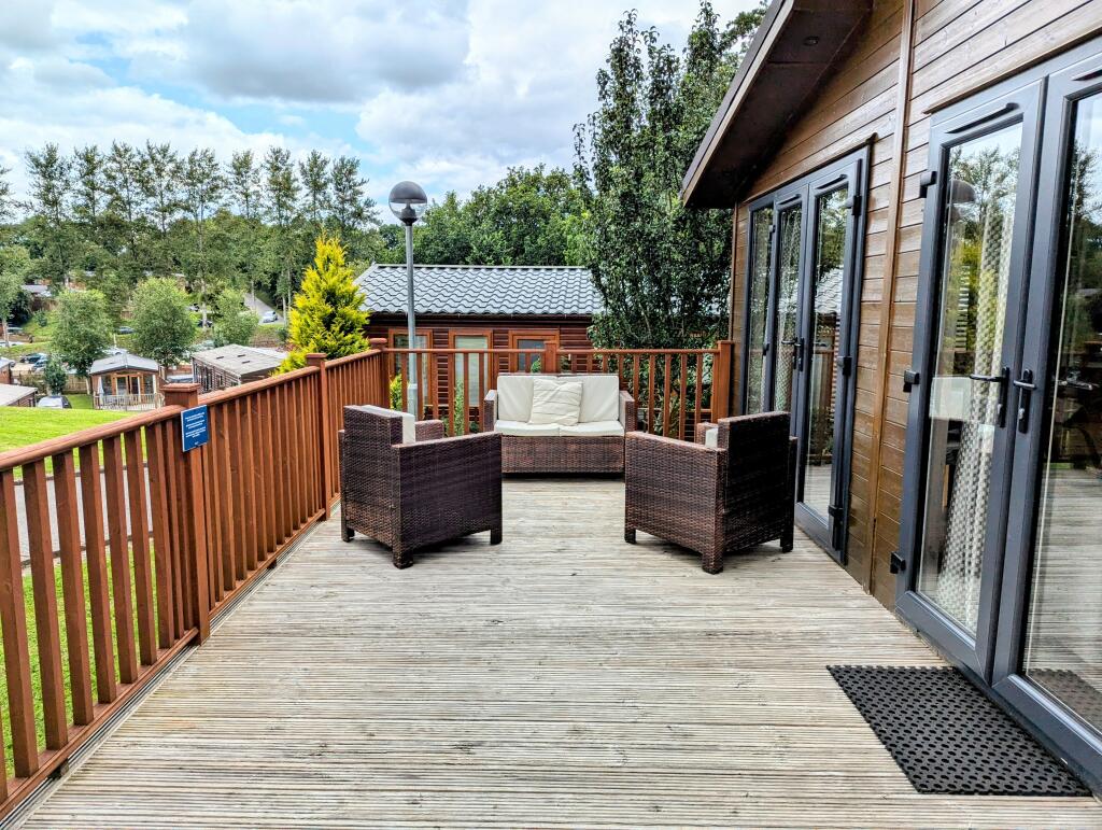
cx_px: 551
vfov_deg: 56.9
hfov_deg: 71.5
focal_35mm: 24
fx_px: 765
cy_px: 415
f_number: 1.85
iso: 32
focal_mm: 6.81
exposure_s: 1/1258
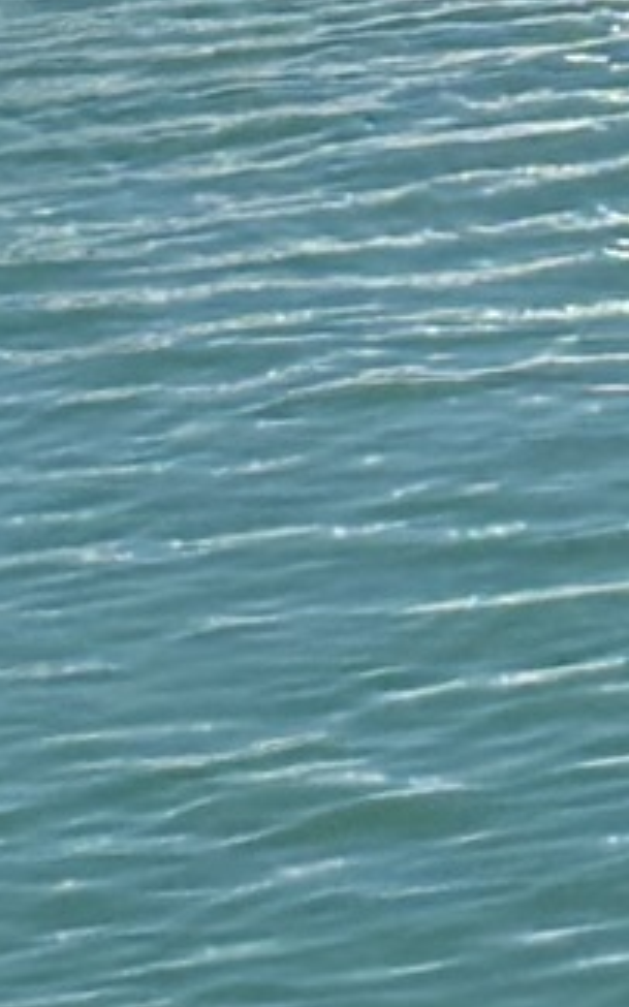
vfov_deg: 6.0
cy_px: -428
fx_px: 9522
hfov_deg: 3.8
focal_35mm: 347
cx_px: 1029
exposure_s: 1/3311
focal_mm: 5.96
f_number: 1.6
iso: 40
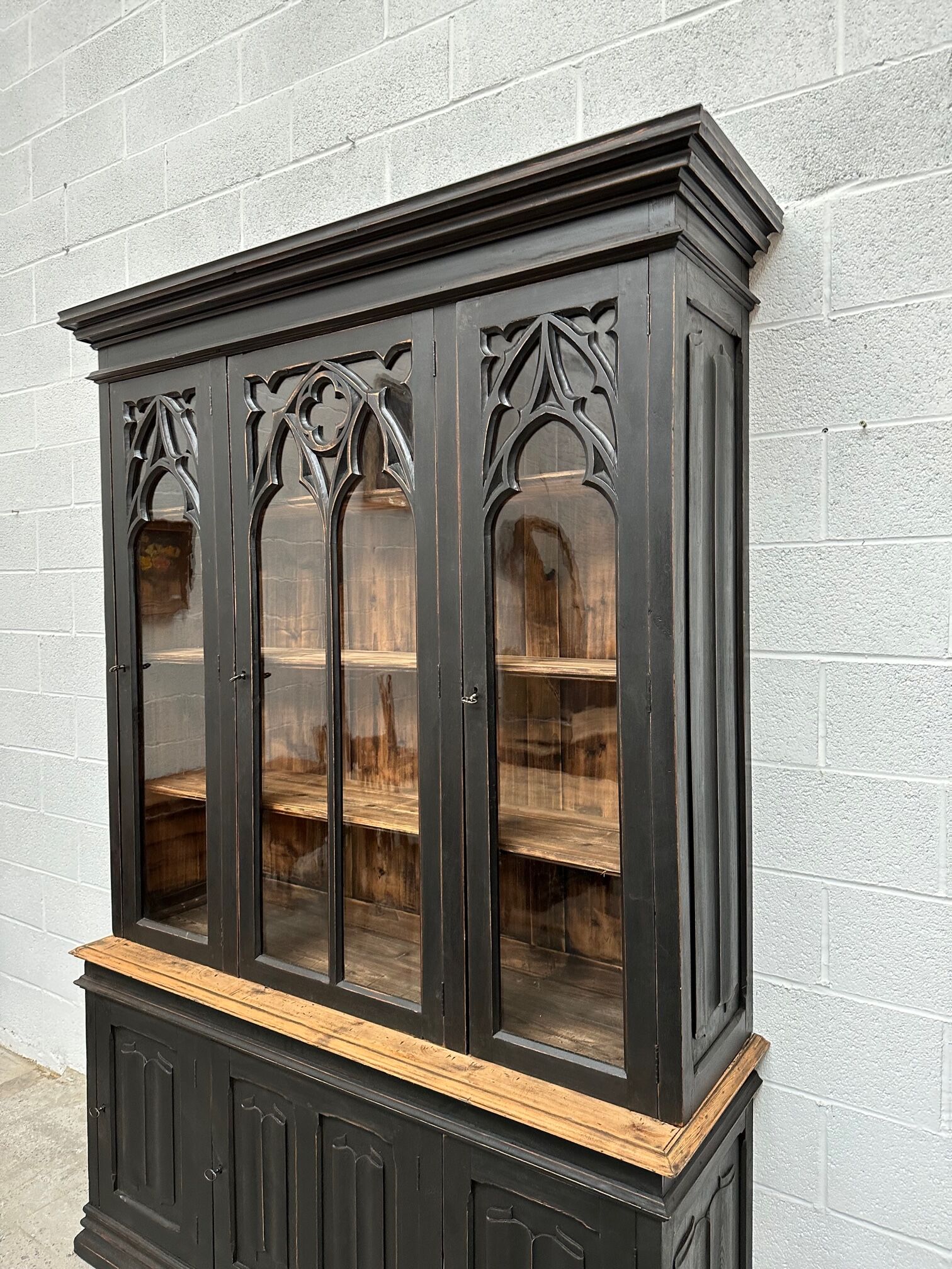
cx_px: 476
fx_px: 880
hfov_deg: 56.8
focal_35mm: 24
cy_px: 634
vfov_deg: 71.6
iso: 250
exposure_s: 1/96
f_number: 1.78
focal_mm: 6.86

# # # # #

What the task requires:
Extract, word for word, each line from the one that contains "f_number: 1.85" through the final line of the data above. Leave the pictures out.

Response for this exercise:
f_number: 1.85
iso: 32
focal_mm: 6.81
exposure_s: 1/1258
vfov_deg: 6.0
cy_px: -428
fx_px: 9522
hfov_deg: 3.8
focal_35mm: 347
cx_px: 1029
exposure_s: 1/3311
focal_mm: 5.96
f_number: 1.6
iso: 40
cx_px: 476
fx_px: 880
hfov_deg: 56.8
focal_35mm: 24
cy_px: 634
vfov_deg: 71.6
iso: 250
exposure_s: 1/96
f_number: 1.78
focal_mm: 6.86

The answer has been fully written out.